Your assignment — Write out the lines below once more, exactly as they appear. Do not include pictures.
***
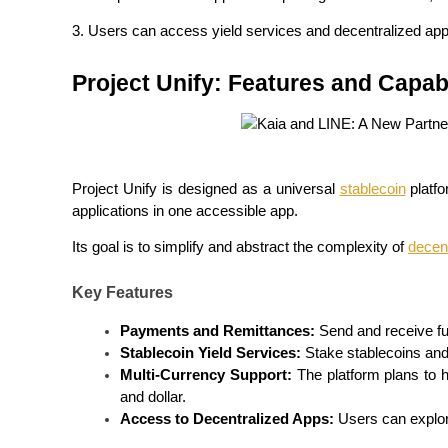
Futures using USDC as the collateral
3. Users can access yield services and decentralized app
Project Unify: Features and Capabi
Project Unify is designed as a universal 
stablecoin
 platf
applications in one accessible app.
Copy Trading
Its goal is to simplify and abstract the complexity of 
decent
Join Forces With Top Traders
Key Features
Payments and Remittances:
 Send and receive f
Stablecoin Yield Services:
 Stake stablecoins and 
Multi-Currency Support:
 The platform plans to h
and dollar.
Access to Decentralized Apps:
 Users can explor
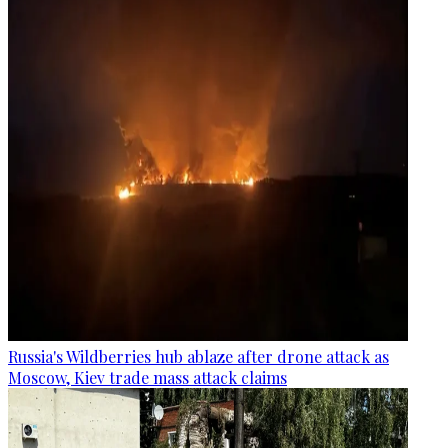
Russia's Wildberries hub ablaze after drone attack as
Moscow, Kiev trade mass attack claims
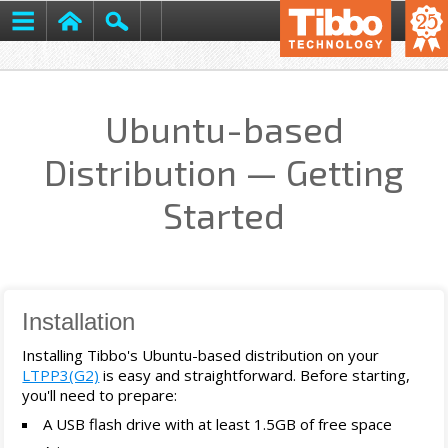
Ubuntu-based
Distribution — Getting
Started
Installation
Installing Tibbo's Ubuntu-based distribution on your
LTPP3(G2)
is easy and straightforward. Before starting,
you'll need to prepare:
A USB flash drive with at least 1.5GB of free space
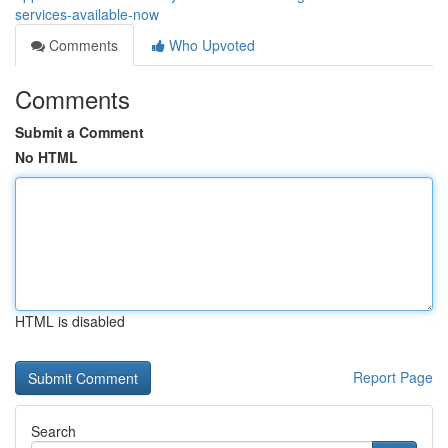
services-available-now
Comments
Who Upvoted
Comments
Submit a Comment
No HTML
HTML is disabled
Report Page
Search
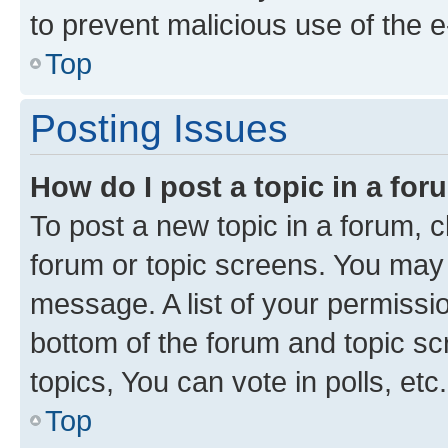
to prevent malicious use of the
Top
Posting Issues
How do I post a topic in a fo
To post a new topic in a forum, cl
forum or topic screens. You may 
message. A list of your permissio
bottom of the forum and topic s
topics, You can vote in polls, etc.
Top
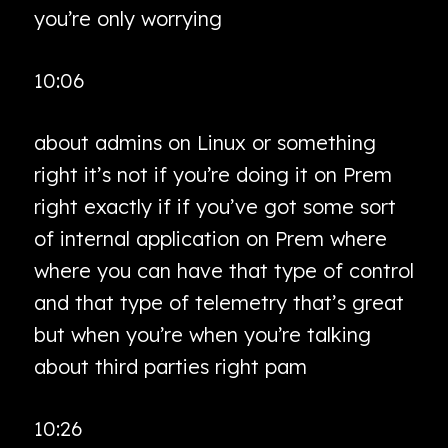
you’re only worrying
10:06
about admins on Linux or something
right it’s not if you’re doing it on Prem
right exactly if if you’ve got some sort
of internal application on Prem where
where you can have that type of control
and that type of telemetry that’s great
but when you’re when you’re talking
about third parties right pam
10:26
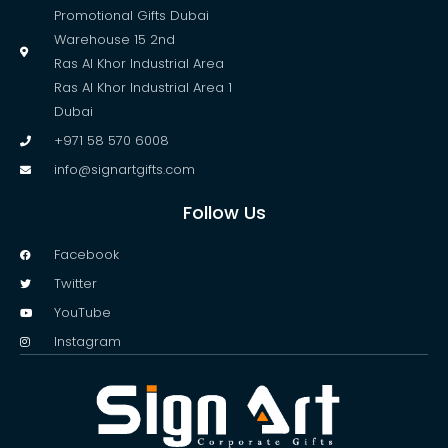
Promotional Gifts Dubai
Warehouse 15 2nd
Ras Al Khor Industrial Area
Ras Al Khor Industrial Area 1
Dubai
+971 58 570 6008
info@signartgifts.com
Follow Us
Facebook
Twitter
YouTube
Instagram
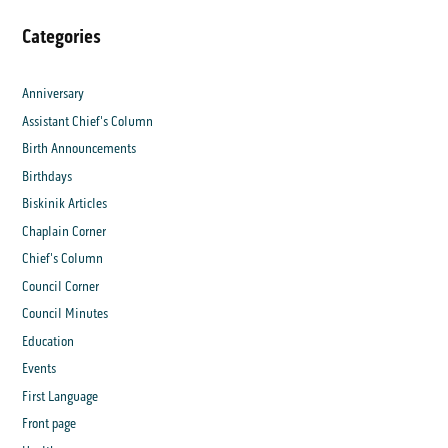
Categories
Anniversary
Assistant Chief's Column
Birth Announcements
Birthdays
Biskinik Articles
Chaplain Corner
Chief's Column
Council Corner
Council Minutes
Education
Events
First Language
Front page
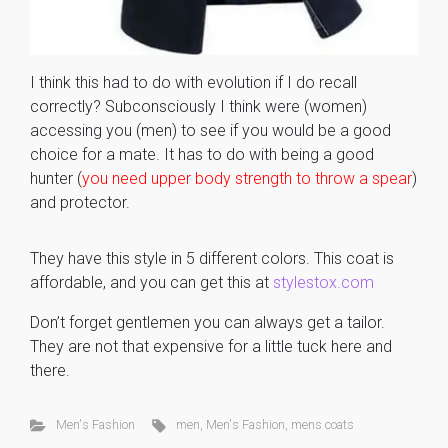
I think this had to do with evolution if I do recall
correctly? Subconsciously I think were (women)
accessing you (men) to see if you would be a good
choice for a mate. It has to do with being a good
hunter (
you need upper body strength to throw a spear
)
and protector.
They have this style in 5 different colors. This coat is
affordable, and you can get this at
stylestox.com
Don’t forget gentlemen you can always get a tailor.
They are not that expensive for a little tuck here and
there.
Men's Fashion
men
,
Men's Fashion
,
mens coats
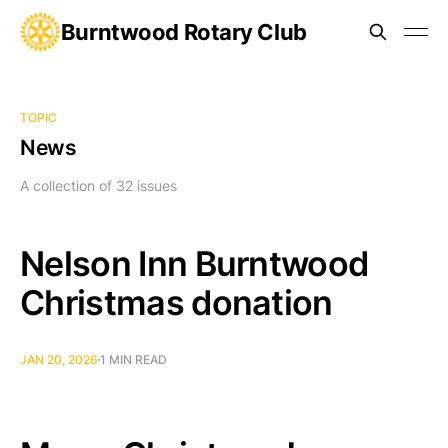
Burntwood Rotary Club
TOPIC
News
A collection of 32 issues
Nelson Inn Burntwood
Christmas donation
JAN 20, 2026
1 MIN READ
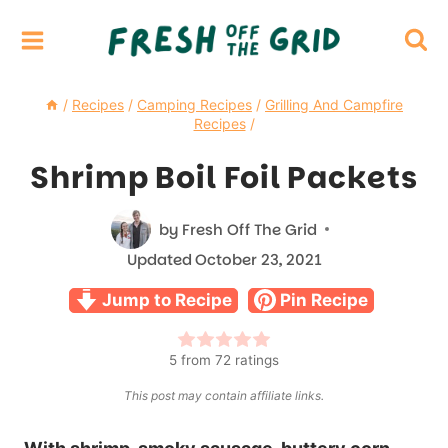
Skip
to
content
/
Recipes
/
Camping Recipes
/
Grilling And Campfire
Recipes
/
Shrimp Boil Foil Packets
by
Fresh Off The Grid
Updated
October 23, 2021
Jump to Recipe
Pin Recipe
5
from
72
ratings
This post may contain affiliate links.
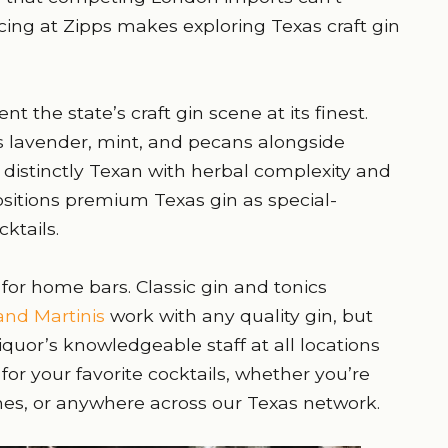
icing at Zipps makes exploring Texas craft gin
 the state’s craft gin scene at its finest.
s lavender, mint, and pecans alongside
es distinctly Texan with herbal complexity and
ositions premium Texas gin as special-
ktails.
 for home bars. Classic gin and tonics
nd Martinis
work with any quality gin, but
iquor’s knowledgeable staff at all locations
for your favorite cocktails, whether you’re
hes, or anywhere across our Texas network.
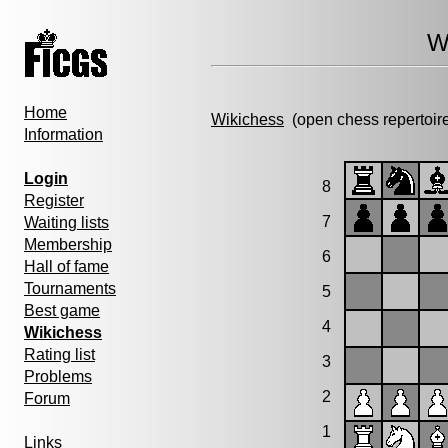
W
Home
Wikichess
(open chess repertoir
Information
Login
8
Register
7
Waiting lists
Membership
6
Hall of fame
Tournaments
5
Best game
4
Wikichess
Rating list
3
Problems
2
Forum
1
Links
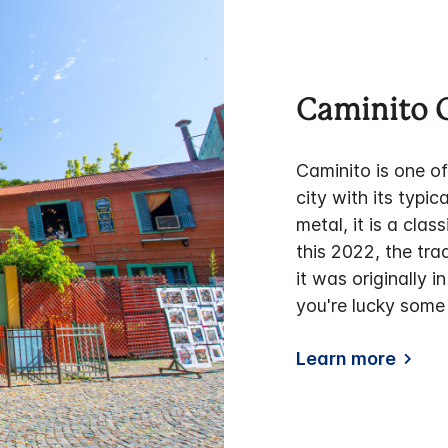
Caminito
Caminito is one o
city with its typic
metal, it is a cla
this 2022, the tra
it was originally i
you're lucky some 
Learn more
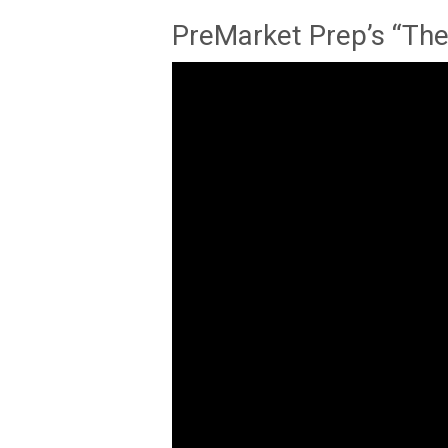
PreMarket Prep’s “The 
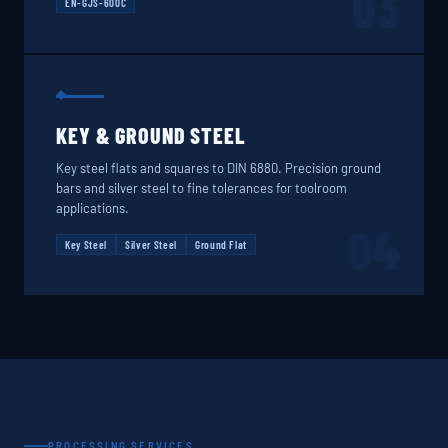
03
EN-GJS-600C
KEY & GROUND STEEL
Key steel flats and squares to DIN 6880. Precision ground
bars and silver steel to fine tolerances for toolroom
applications.
04
Key Steel
Silver Steel
Ground Flat
PROCESSING SERVICES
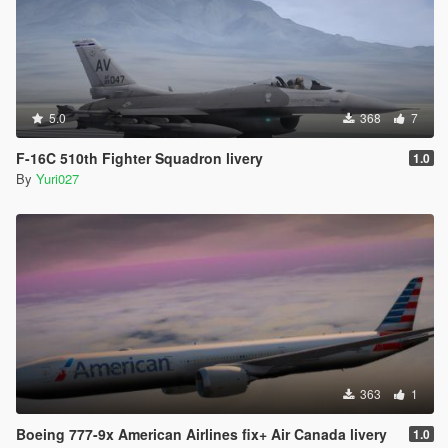
5.0
368
7
F-16C 510th Fighter Squadron livery
1.0
By
Yuri027
363
1
Boeing 777-9x American Airlines fix+ Air Canada livery
1.0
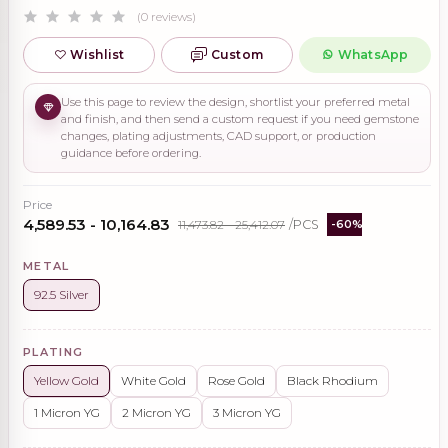
(0 reviews)
Wishlist
Custom
WhatsApp
Use this page to review the design, shortlist your preferred metal
and finish, and then send a custom request if you need gemstone
changes, plating adjustments, CAD support, or production
guidance before ordering.
Price
₹4,589.53 - ₹10,164.83
₹11,473.82 - ₹25,412.07
/PCS
-60%
METAL
92.5 Silver
PLATING
Yellow Gold
White Gold
Rose Gold
Black Rhodium
1 Micron YG
2 Micron YG
3 Micron YG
***
Solution to this problem —
Futures using USDC as the collateral
3. Users can access yield services and decentralized app
Project Unify: Features and Capabi
Project Unify is designed as a universal 
stablecoin
 platf
applications in one accessible app.
Copy Trading
Its goal is to simplify and abstract the complexity of 
decent
Join Forces With Top Traders
Key Features
Payments and Remittances:
 Send and receive f
Stablecoin Yield Services:
 Stake stablecoins and 
Multi-Currency Support:
 The platform plans to h
and dollar.
Access to Decentralized Apps:
 Users can explor
Russia's Wildberries hub ablaze after drone attack as
Moscow, Kiev trade mass attack claims
Ubuntu-based
Distribution — Getting
Started
Installation
Installing Tibbo's Ubuntu-based distribution on your
LTPP3(G2)
is easy and straightforward. Before starting,
you'll need to prepare:
A USB flash drive with at least 1.5GB of free space
services-available-now
Comments
Who Upvoted
Comments
Submit a Comment
No HTML
HTML is disabled
Report Page
Search
to prevent malicious use of the
Top
Posting Issues
How do I post a topic in a fo
To post a new topic in a forum, cl
forum or topic screens. You may 
message. A list of your permissio
bottom of the forum and topic s
topics, You can vote in polls, etc.
Top
you’re only worrying
10:06
about admins on Linux or something
right it’s not if you’re doing it on Prem
right exactly if if you’ve got some sort
of internal application on Prem where
where you can have that type of control
and that type of telemetry that’s great
but when you’re when you’re talking
about third parties right pam
10:26
Promotional Gifts Dubai
Warehouse 15 2nd
Ras Al Khor Industrial Area
Ras Al Khor Industrial Area 1
Dubai
+971 58 570 6008
info@signartgifts.com
Follow Us
Facebook
Twitter
YouTube
Instagram
Categories
Anniversary
Assistant Chief's Column
Birth Announcements
Birthdays
Biskinik Articles
Chaplain Corner
Chief's Column
Council Corner
Council Minutes
Education
Events
First Language
Front page
I think this had to do with evolution if I do recall
correctly? Subconsciously I think were (women)
accessing you (men) to see if you would be a good
choice for a mate. It has to do with being a good
hunter (
you need upper body strength to throw a spear
)
and protector.
They have this style in 5 different colors. This coat is
affordable, and you can get this at
stylestox.com
Don’t forget gentlemen you can always get a tailor.
They are not that expensive for a little tuck here and
there.
Men's Fashion
men
,
Men's Fashion
,
mens coats
Burntwood Rotary Club
TOPIC
News
A collection of 32 issues
Nelson Inn Burntwood
Christmas donation
JAN 20, 2026
1 MIN READ
Skip
to
content
/
Recipes
/
Camping Recipes
/
Grilling And Campfire
Recipes
/
Shrimp Boil Foil Packets
by
Fresh Off The Grid
Updated
October 23, 2021
Jump to Recipe
Pin Recipe
5
from
72
ratings
This post may contain affiliate links.
icing at Zipps makes exploring Texas craft gin
 the state’s craft gin scene at its finest.
s lavender, mint, and pecans alongside
es distinctly Texan with herbal complexity and
ositions premium Texas gin as special-
ktails.
 for home bars. Classic gin and tonics
nd Martinis
work with any quality gin, but
iquor’s knowledgeable staff at all locations
for your favorite cocktails, whether you’re
hes, or anywhere across our Texas network.
W
Home
Wikichess
(open chess repertoir
Information
Login
8
Register
7
Waiting lists
Membership
6
Hall of fame
Tournaments
5
Best game
4
Wikichess
Rating list
3
Problems
2
Forum
1
Links
Caminito
Caminito is one o
city with its typic
metal, it is a cla
this 2022, the tra
it was originally i
you're lucky some 
Learn more
PreMarket Prep’s “The 
03
EN-GJS-600C
KEY & GROUND STEEL
Key steel flats and squares to DIN 6880. Precision ground
bars and silver steel to fine tolerances for toolroom
applications.
04
Key Steel
Silver Steel
Ground Flat
PROCESSING SERVICES
5.0
368
7
F-16C 510th Fighter Squadron livery
1.0
By
Yuri027
363
1
Boeing 777-9x American Airlines fix+ Air Canada livery
1.0
(0 reviews)
Wishlist
Custom
WhatsApp
Use this page to review the design, shortlist your preferred metal
and finish, and then send a custom request if you need gemstone
changes, plating adjustments, CAD support, or production
guidance before ordering.
Price
₹4,589.53 - ₹10,164.83
₹11,473.82 - ₹25,412.07
/PCS
-60%
METAL
92.5 Silver
PLATING
Yellow Gold
White Gold
Rose Gold
Black Rhodium
1 Micron YG
2 Micron YG
3 Micron YG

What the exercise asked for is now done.